No other creative AI app has gained as much popularity and spread as ChatGPT has.
It has been the topic of many jokes and was a big topic of conversation last month at the Economic Forum in Davos, Switzerland. Baidu, a big tech company in China, made its version called Ernie Bot.
Altman said on December 5 in a tweet that 1 million people signed up for the robot in the five days after it came out. According to a UBS note last week, ChatGPT had 100 million monthly active users by January, just two months after its release. This rendered it the consumer app with the most rapid growth in history.
TikTok reached 100 million people in nine months, while IG took two and a half years.
According to figures from Similarweb, January 31 was the busiest day ever for ChatGPT, with a record 28 million daily hits to its website. That was 165% more than it was a month ago.
AI: How to Explain the Unexplainable
In a way, ChatGPT’s success makes it easy for me to clarify what we do to my friends and family. As an AI company, we make money by applying machine methods to business problems and projects that can change the world. When I tell this to my wife’s aunt Susan, she nods and says, “Ohhh,” but her eyes get blurry. We immediately have a common understanding (to a degree) when I explain, “For instance, we use the processing of natural languages and reinforcement education to build expert systems that may enhance outcomes, like in ChatGPT.”

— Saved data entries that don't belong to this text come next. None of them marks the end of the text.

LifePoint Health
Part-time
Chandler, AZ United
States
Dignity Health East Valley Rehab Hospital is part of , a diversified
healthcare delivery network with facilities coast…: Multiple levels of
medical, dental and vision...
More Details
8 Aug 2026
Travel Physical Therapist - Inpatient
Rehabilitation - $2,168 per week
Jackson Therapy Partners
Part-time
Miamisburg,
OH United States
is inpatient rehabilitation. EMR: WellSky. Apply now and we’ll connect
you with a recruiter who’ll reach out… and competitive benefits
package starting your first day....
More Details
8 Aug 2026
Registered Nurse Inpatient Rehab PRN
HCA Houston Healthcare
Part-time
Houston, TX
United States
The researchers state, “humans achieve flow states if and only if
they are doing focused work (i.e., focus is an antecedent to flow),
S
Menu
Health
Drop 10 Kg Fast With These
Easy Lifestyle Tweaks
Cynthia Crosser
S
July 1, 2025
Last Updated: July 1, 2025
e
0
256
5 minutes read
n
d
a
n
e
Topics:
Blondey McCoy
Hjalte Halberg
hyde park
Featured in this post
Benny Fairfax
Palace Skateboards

People I talk to about ChatGPT feel one of two ways:
Thrilled and hopeful:
This includes both new teachers and
Freaked out and scared:
This includes experienced writers, content creators, and programmers with extensive experience. They are aware that the results from ChatGPT are frequently incorrect or incomplete and may violate the intellectual property rights of other manufacturers. Still, there is not to specify where the information originated or give credit. Even though ChatGPT’s defects may be reassuring (“It can’t do my job yet!”). We are worried that many people may accept “good adequate” answers, diluting the knowledge that we have fought so hard to achieve.
GPT-3
The big language model behind ChatGPT was trained on a wide range of written materials, such as books (fiction and nonfiction), web pages, social media, and scientific papers. The model has many paths to predict a good answer to almost any question. But it doesn’t give any sources or say how it came to that answer. This makes it feasible for the model to accidentally copy from another source or give an incorrect or biased answer to some secret factors.
How does ChatGPT affect support for self-service?
Using my new ChatGPT account, one of the primary things I did was ask it to answer some questions. The biggest place for practitioners to share information. I’d like to know if this AI is trying to take my job.
All I know is that the material on our community site may have been used to train the GPT3 -3 models. Our friends at StackOverflow, the biggest general-purpose computer question-and-answer site in the world, banned GPT-generated replies from their boards, which was a bold move. Due to the lack of AI-generated solutions being provided by users in the Community, we have not yet done this.
We are all training the machine.
By picking apart ChatGPT’s replies to technical questions, I’m not trying to be mean. The ChatGPT team made sure that the model could give answers that could be wrong. They could have stopped these if they had regained their confidence, but they wouldn’t have tried to answer nearly as many problems. I think it’s a great step forward, despite some problems. I also know that things will only get better from here on.